I hate how much I love to grill. It’s not that I’m inclined to vegetarianism or that I otherwise object to the practice itself. But I’m uncomfortable with the pleasure I take in something so conventionally masculine. Looming over the coals, tongs in hand, I feel estranged from myself, recast in the role of suburban dad. At such moments, I get the sense that I’ve fallen into a societal trap, one that reaffirms gender roles I’ve spent years trying to undo. The whole business feels retrograde, a relic of some earlier, less inclusive era.

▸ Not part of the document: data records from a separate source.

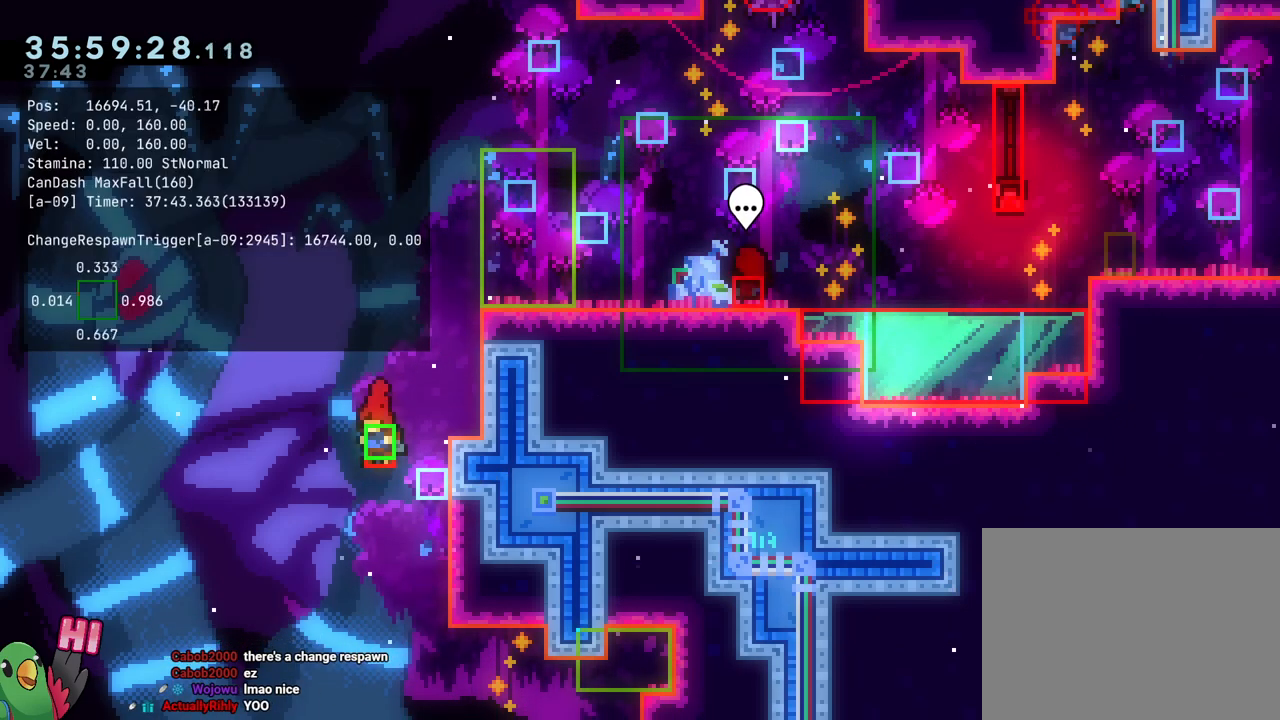
{"buttons": ["Y", "L2"], "left_stick": "right", "right_stick": "center", "events": [[117, "L2", "down"], [117, "left_stick", "right"], [384, "Y", "down"]]}
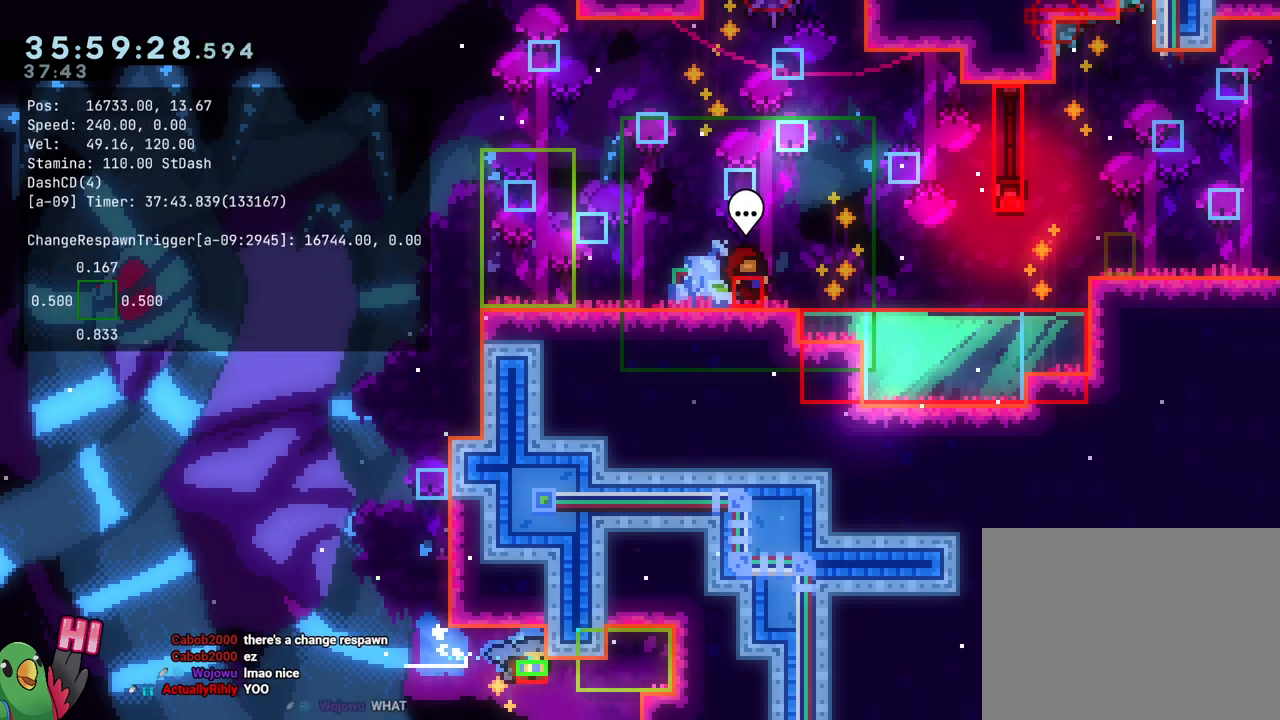
{"buttons": [], "left_stick": "center", "right_stick": "center", "events": [[50, "Y", "up"], [133, "R1", "down"], [484, "L2", "up"], [484, "R1", "up"], [484, "left_stick", "center"]]}
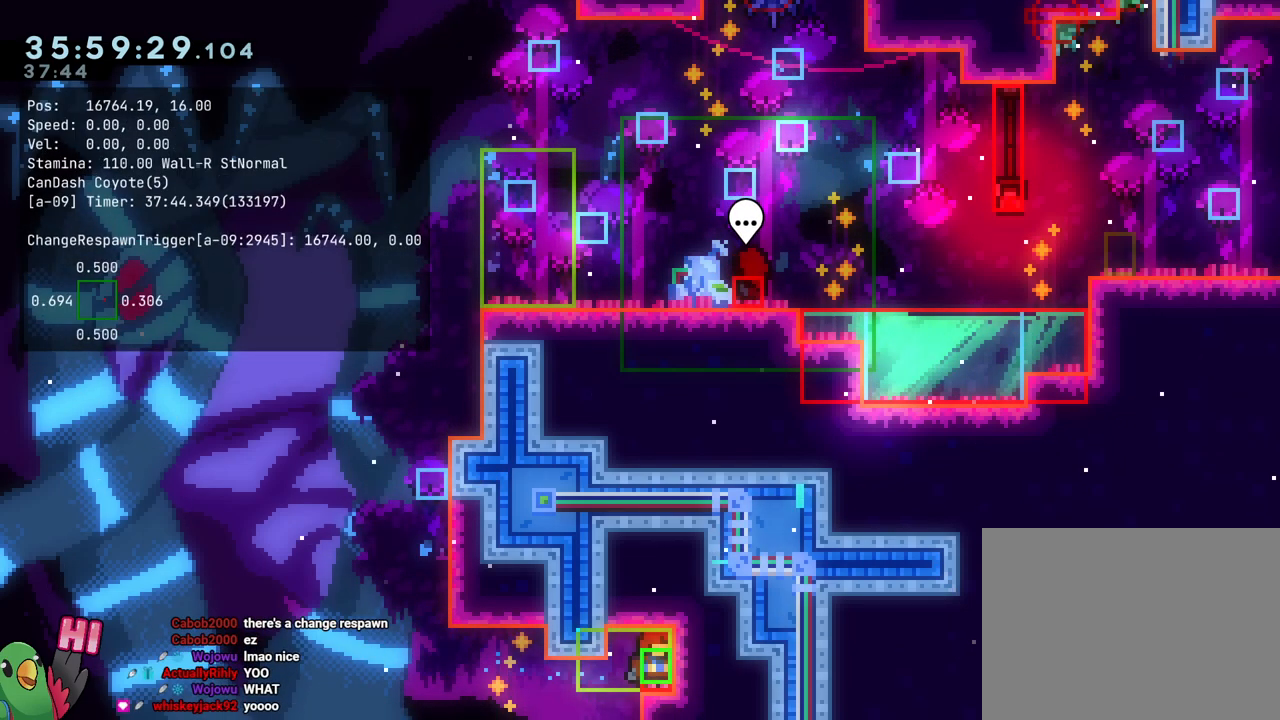
{"buttons": [], "left_stick": "center", "right_stick": "center", "events": []}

I take food prep a little too seriously, curtly brushing others out of the way when I step up to the kitchen counter. In my online dating days, I tried to spin this fault as a feature, describing myself as “a finicky, meticulous cook.” On reflection, I’m probably just kind of a jerk, but when I’m grilling I worry that I’ve become something even worse. Am I shoving others out of the way because it makes me feel like a man? Have I become some sort of monster?
I suppose when resources are freely available, and angry, manly, ape-women are looking for a guy to rape whose male children definitely won’t endure the unnecessary danger of fighting on their way to the free buffet of r-selection, this guy would be ideal. He grovels reflexively, and being so skinny, he can probably sprint away from danger fairly quickly.
But check the picture, and you can see why women might go another way in an environment where angry, savage men routinely brain those who annoy them, in an environment where you have to fight for a share of the limited food.
It touches on another point, and that is the fact narcissists hate seeing other people happy. One can’t help but be struck by how feminists, out of envy, seem hell-bent on making men feel bad over anything they enjoy.
One more reason that if you marry a feminist, you will deserve everything that you will have coming.